Recently, the International Organization of Folk Art (IOV) held its 14th European International Scientific Conference of Folk Culture in Andorf, Austria. The conference was attended by folklore researchers from several European countries. The papers presented included important studies on multicultural immigrants and their influence on folk culture in Europe.
This is a very important topic to people who are concerned about the purity of their cultures and heritage, and about their ability to interact with other cultures. Such influence is inevitable, and the main concern is that it should be acknowledged and accepted. The conference was of great importance, because it addresses issues related to folk culture.
As far as we know, the Folk Culture Journal is the only Arabic publication printed in 3 languages and distributed to readers in 161 countries. The Journal’s abstracts are available online in 6 languages. At the conference, many people voiced their opinions of the Journal, and criticised it for covering only local issues and for dealing with the early stages of the scientific process – collection and recording – rather than with classification, preservation and documentation.
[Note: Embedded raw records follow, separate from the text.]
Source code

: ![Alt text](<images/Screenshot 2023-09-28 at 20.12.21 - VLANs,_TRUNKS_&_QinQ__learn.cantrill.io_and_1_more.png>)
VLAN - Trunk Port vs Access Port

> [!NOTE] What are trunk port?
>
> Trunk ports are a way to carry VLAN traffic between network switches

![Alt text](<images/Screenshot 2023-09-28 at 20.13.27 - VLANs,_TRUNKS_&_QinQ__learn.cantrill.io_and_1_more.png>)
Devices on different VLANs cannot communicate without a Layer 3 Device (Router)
The articles are still about exploring phenomena and discovering hidden issues. Arab researchers have not made any new contributions in terms of collection, documentation and analysis, although there are some barely noticeable signs that heritage will be approached differently in the future.
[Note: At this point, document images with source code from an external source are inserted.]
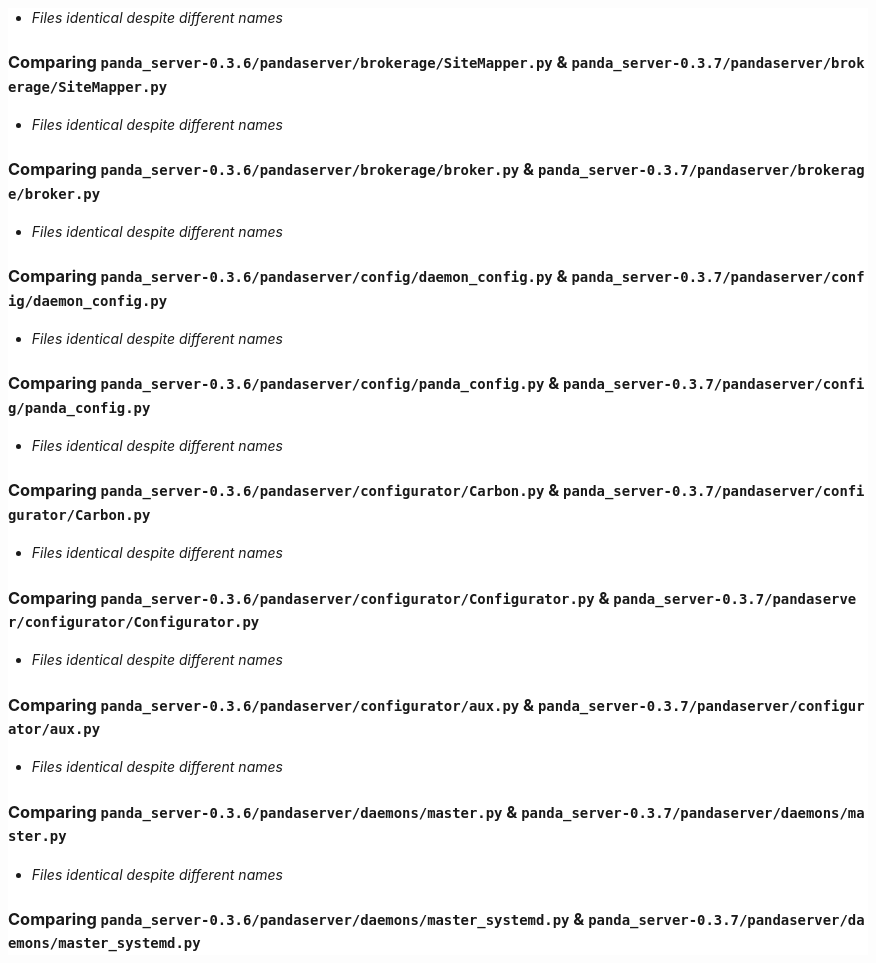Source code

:  * *Files identical despite different names*

### Comparing `panda_server-0.3.6/pandaserver/brokerage/SiteMapper.py` & `panda_server-0.3.7/pandaserver/brokerage/SiteMapper.py`

 * *Files identical despite different names*

### Comparing `panda_server-0.3.6/pandaserver/brokerage/broker.py` & `panda_server-0.3.7/pandaserver/brokerage/broker.py`

 * *Files identical despite different names*

### Comparing `panda_server-0.3.6/pandaserver/config/daemon_config.py` & `panda_server-0.3.7/pandaserver/config/daemon_config.py`

 * *Files identical despite different names*

### Comparing `panda_server-0.3.6/pandaserver/config/panda_config.py` & `panda_server-0.3.7/pandaserver/config/panda_config.py`

 * *Files identical despite different names*

### Comparing `panda_server-0.3.6/pandaserver/configurator/Carbon.py` & `panda_server-0.3.7/pandaserver/configurator/Carbon.py`

 * *Files identical despite different names*

### Comparing `panda_server-0.3.6/pandaserver/configurator/Configurator.py` & `panda_server-0.3.7/pandaserver/configurator/Configurator.py`

 * *Files identical despite different names*

### Comparing `panda_server-0.3.6/pandaserver/configurator/aux.py` & `panda_server-0.3.7/pandaserver/configurator/aux.py`

 * *Files identical despite different names*

### Comparing `panda_server-0.3.6/pandaserver/daemons/master.py` & `panda_server-0.3.7/pandaserver/daemons/master.py`

 * *Files identical despite different names*

### Comparing `panda_server-0.3.6/pandaserver/daemons/master_systemd.py` & `panda_server-0.3.7/pandaserver/daemons/master_systemd.py`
We were unsurprised to hear this criticism, and we accepted it willingly. It is natural that this scientific journal reflects the larger situation in the Arab world, which is experiencing an existential crisis. In this situation, the first thing that we should emphasise is the overall culture and intellect, and folk culture is only one basic component. When a nation considers the basic components of its culture to be inferior, this is a sign of ignorance and backwardness; until recently, this was the way folk culture was viewed in all Arab countries. It took us a long time to become aware of this serious issue. Then we began to search for that which has been lost over time as a result of negligence. We did this by asking the remaining members of our families what they could recall. Our attempts to do this involved dealing with official setbacks, disputes between nations and sects, and people who were primarily concerned with their own ambitions.
Due to all these conditions, the Arab nations struggled to catch up with other nations in terms of folk culture and other issues. Until recently, in terms of folk culture, Arabs have relied on very limited and under-qualified individual research and studies. Even people with academic qualifications relevant to folk culture became preoccupied with other matters, because the Arab nations lack an official vision to protect, preserve and fund heritage.
Despite all this, we are neither pessimistic nor hesitant. We are still working to realise our goals. The Arab world’s noble objectives and initiatives are like candles in the darkness, and some have the ability to light inextinguishable candles.
The Folk Culture Journal is one such candle, and His Majesty King Hamad bin Isa Al Khalifa of Bahrain lit this candle because of his nationalism. This candle will continue to shine and send its light across the world.
Our Arab nations will emerge from crisis to revive and accomplish their hopes and dreams. Indeed, Allah has power over all things.